Just Because It Takes Time to Respond to an EEOC Subpoena Doesn’t Make It an Undue Burden


The U.S. Court of Appeals for the Sixth Circuit gave short shrift to an employer’s argument that it should not have to respond to a subpoena from the Equal Employment Opportunity Commission because the time that it would take employees to find responsive documents was an undue burden.

In EEOC v. Ferrellgas, L.P. , an employee filed an EEOC charge of discrimination against her employer. As part of its investigation into the charge, the EEOC served several requests for information (RFI), followed by several subpoenas (although not clear from the opinion, the EEOC typically only serves subpoenas when the employer has not provided the requested documents in response to an RFI). The employer objected to the subpoena as unduly burdensome, among other things. Specifically, the employer asserted that it would take 700-1500 employee hours to review and identify responsive documents, and it refused to provide the documents. At the EEOC’s request, a federal district court ordered the subpoena to be enforced. The employer then appealed the order.

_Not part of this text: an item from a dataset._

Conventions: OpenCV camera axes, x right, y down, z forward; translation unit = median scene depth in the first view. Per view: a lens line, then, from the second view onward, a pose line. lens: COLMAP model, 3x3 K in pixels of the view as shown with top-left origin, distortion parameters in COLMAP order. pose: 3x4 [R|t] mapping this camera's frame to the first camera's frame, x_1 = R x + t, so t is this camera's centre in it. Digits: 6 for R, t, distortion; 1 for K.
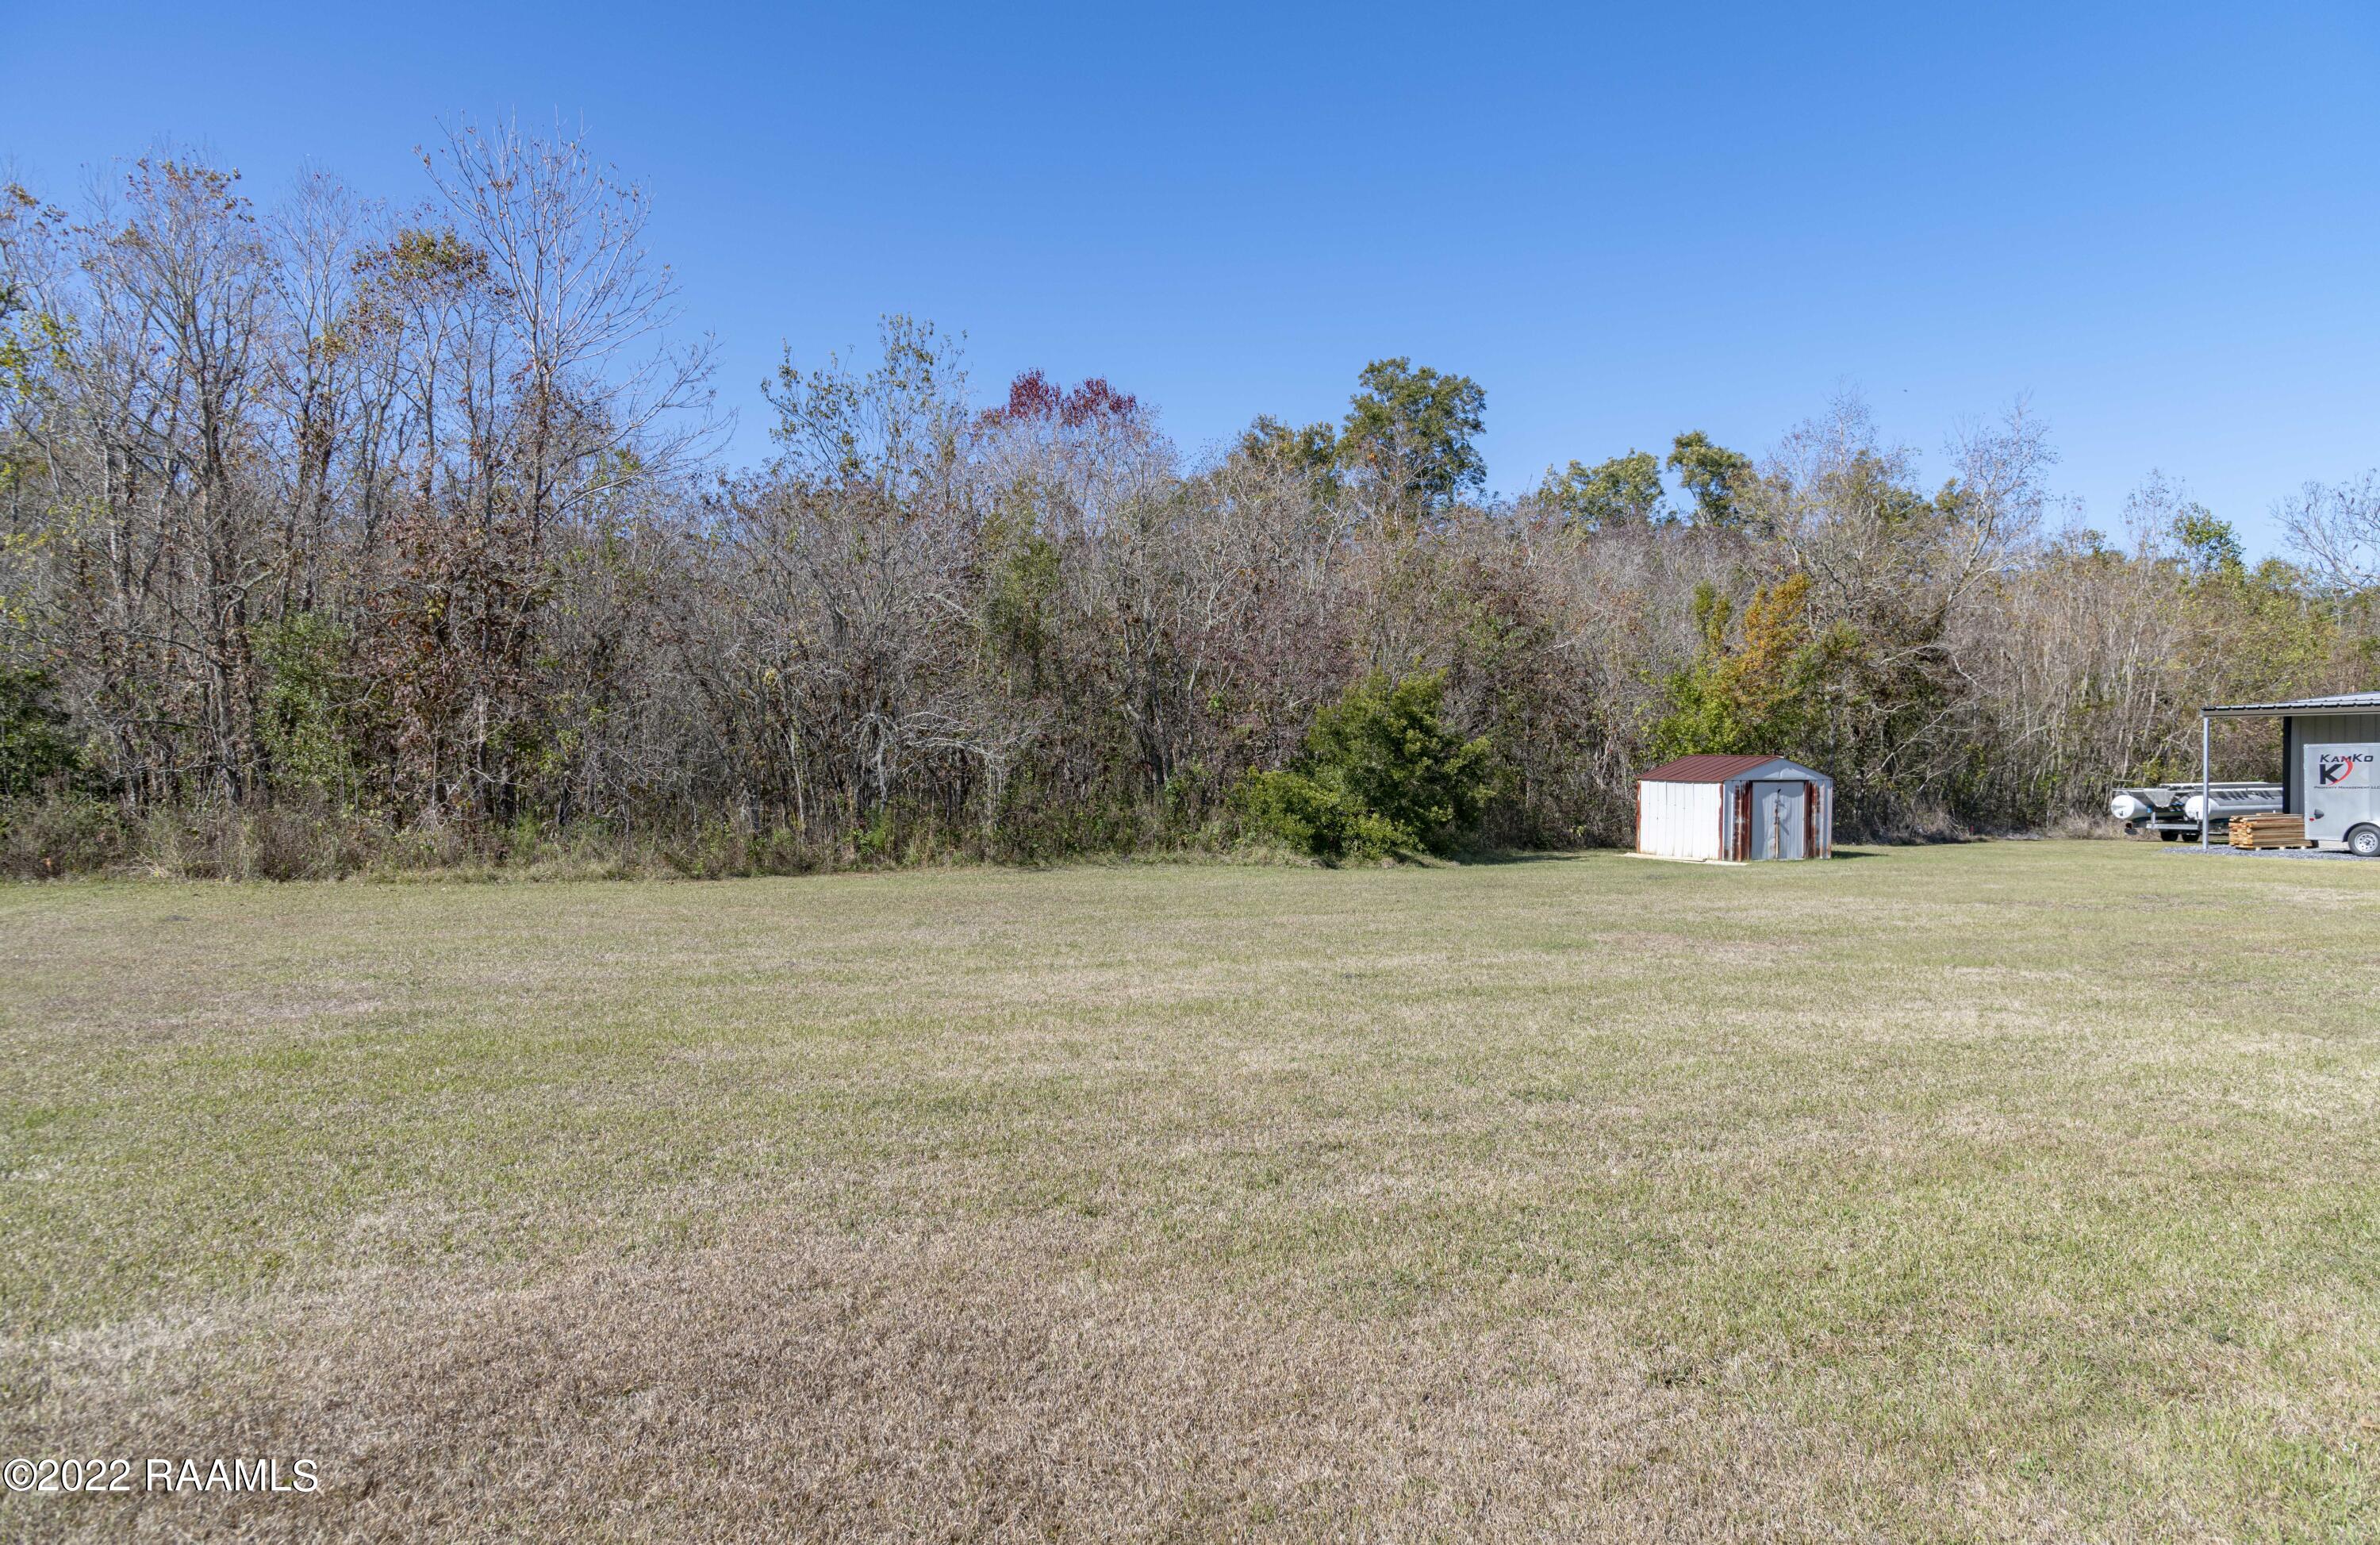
lens RADIAL K [[1584.5, 0, 1182.0], [0, 1584.5, 773.6], [0, 0, 1]] dist [0.022600, -0.014753]
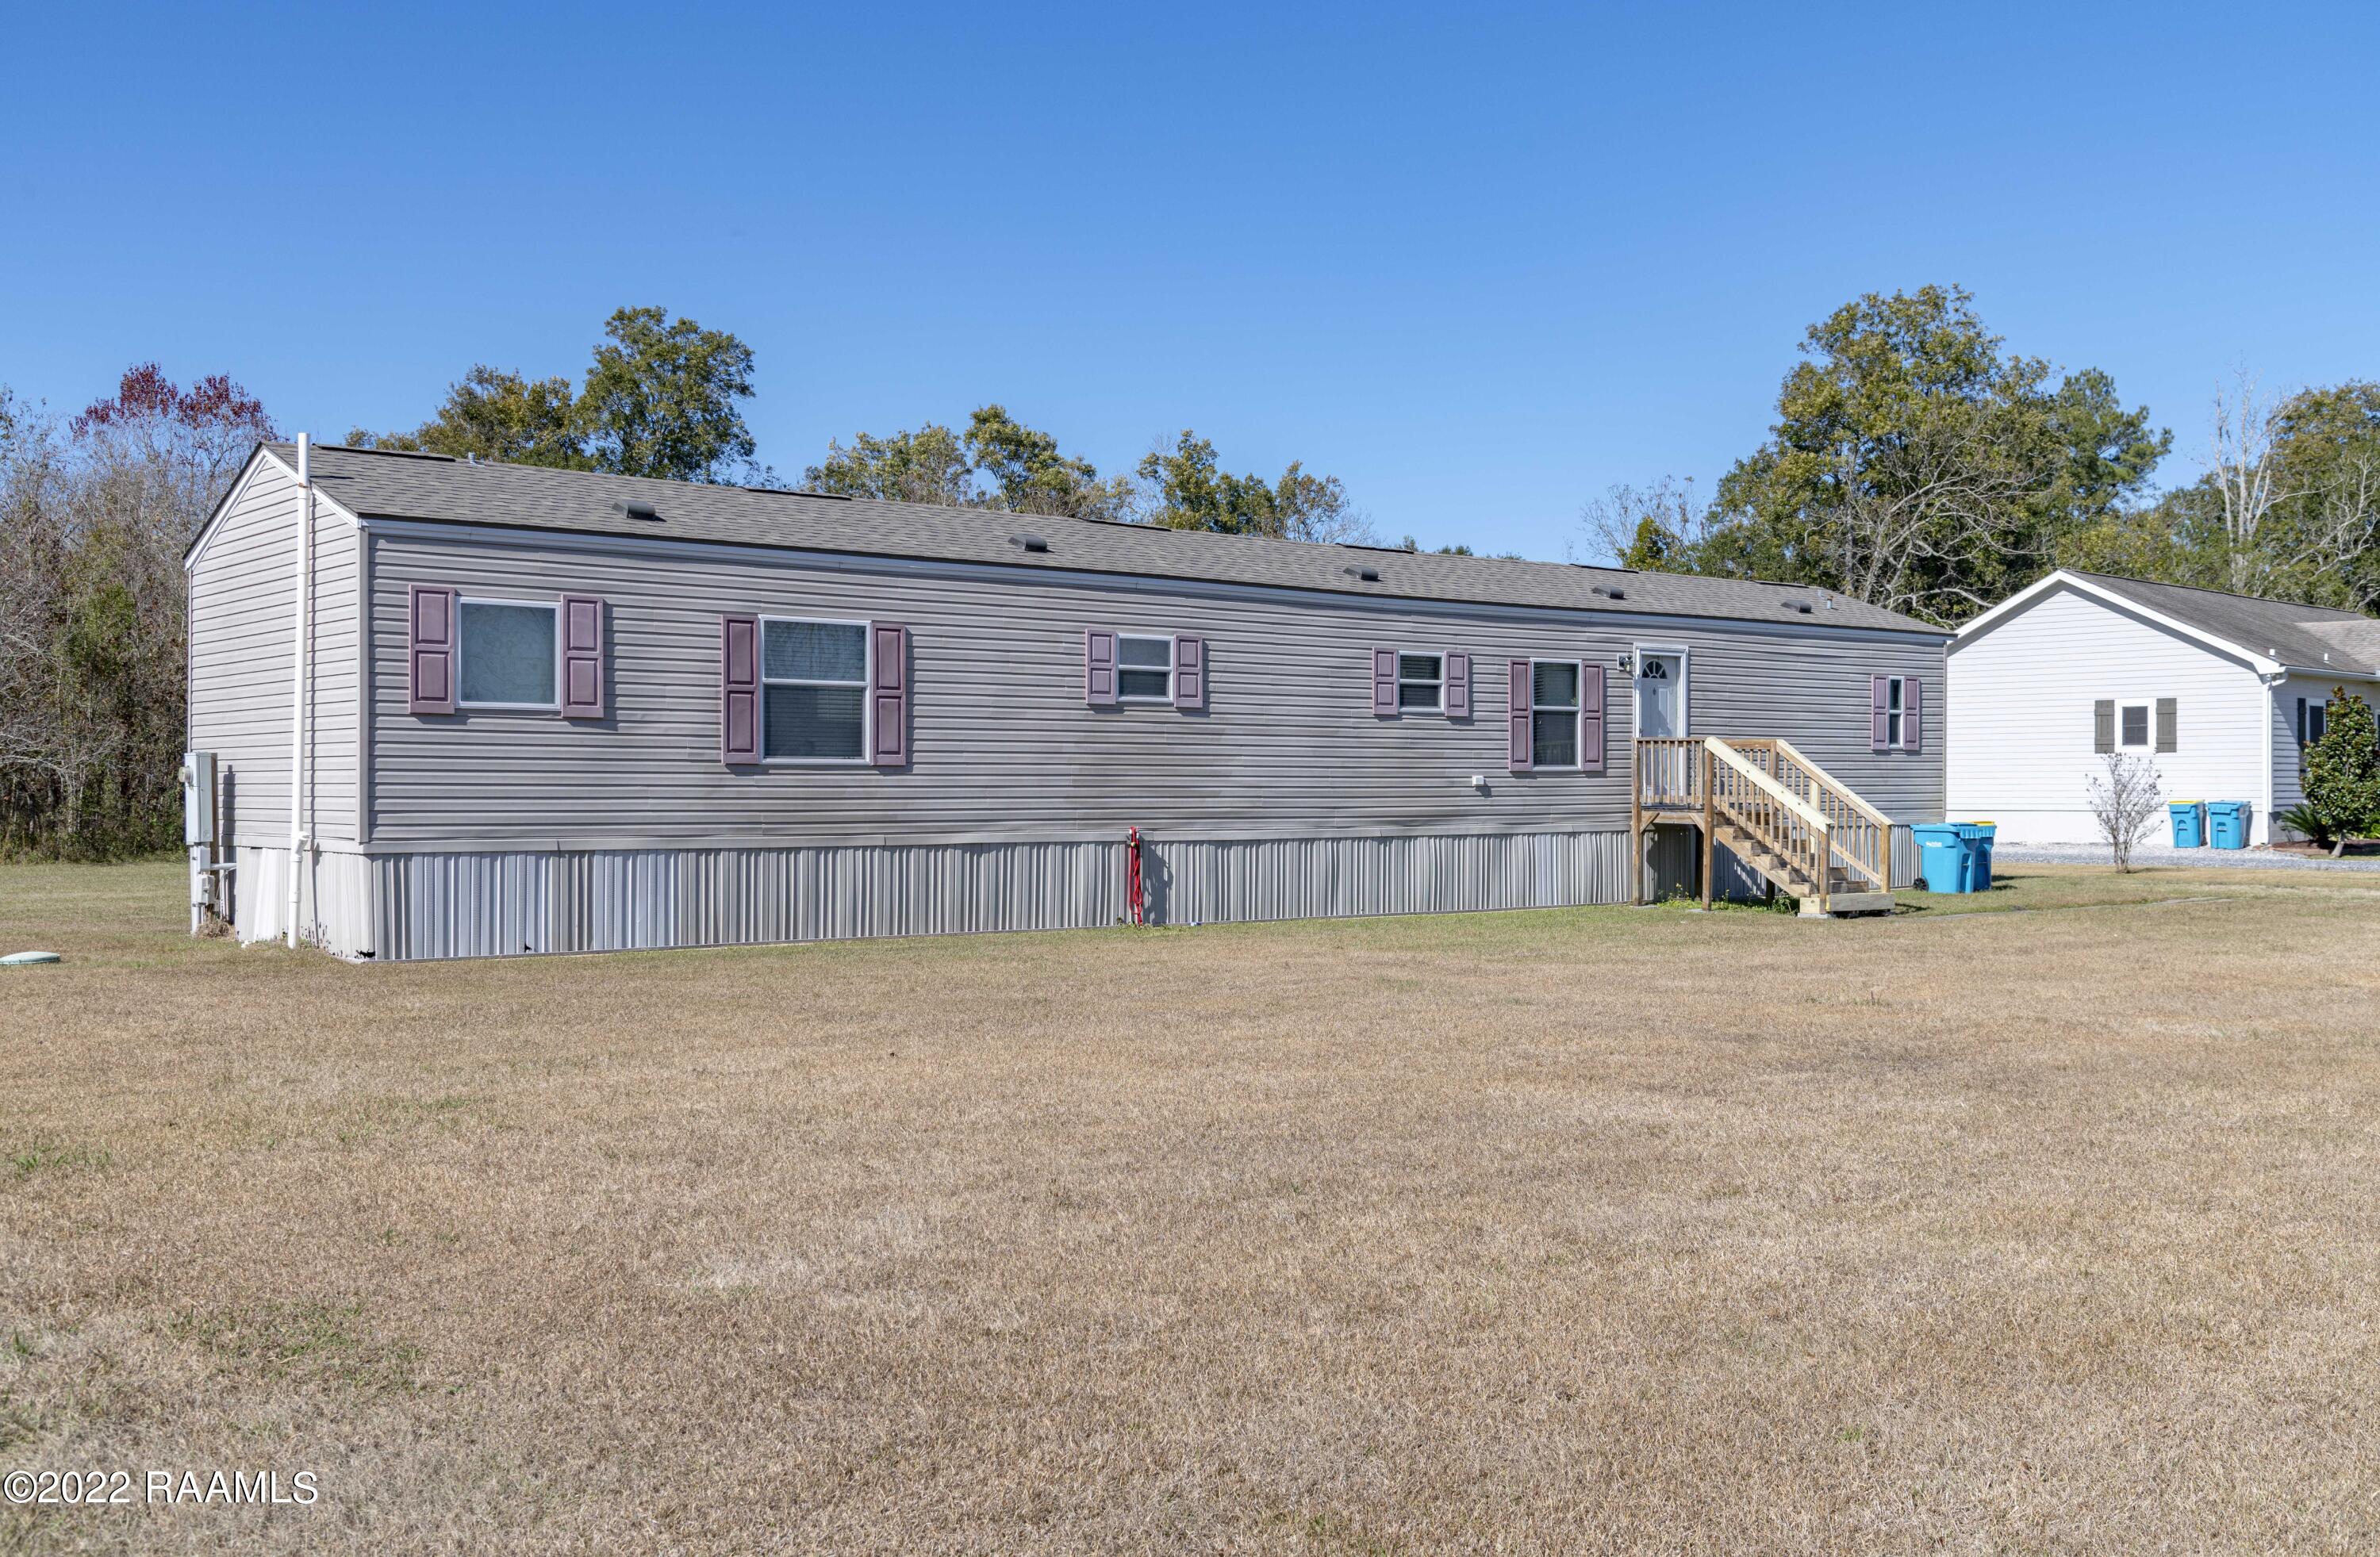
lens RADIAL K [[2159.0, 0, 1181.0], [0, 2159.0, 773.8], [0, 0, 1]] dist [0.028488, -0.002171]
pose [[0.950075, -0.002164, 0.312015, 0.044099], [0.004443, 0.999968, -0.006593, 0.001514], [-0.311991, 0.007650, 0.950054, -0.216538]]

The Sixth Circuit affirmed the order of enforcement. It reiterated that whether a subpoena is overly burdensome is a fact-intensive inquiry depending on what is sought and the difficulty faced by the employer, with the employer bearing the obligation of establishing the undue burden. The Sixth Circuit observed that, “Assessing whether the burden of compliance is undue is a comparative exercise; what is unduly burdensome to a small business with a handful of employees may not be unduly burdensome to a Fortune 500 company.” The Sixth Circuit noted that the employer here offered no baseline against which it could compare the estimated response time to determine whether the burden was undue. It also stated, “Merely pointing out that compliance with the subpoena will divert employee attention from ordinary tasks is insufficient – if that were enough, then nearly every EEOC subpoena would fail.” The Sixth Circuit acknowledged that compliance would require significant time and effort, but the employer was required to provide “some metric of how significant that time and effort is.”

What this means for employers (and their attorneys) facing an EEOC investigation is to be thoughtful about responding to RFIs in the first instance. And if the EEOC serves a subpoena, be prepared to spend significant time and effort in responding to it – a court will likely not find the subpoena to be unduly burdensome unless the employer can demonstrate, relative to its size and resources, that the compliance cost and effort seriously disrupts normal operations.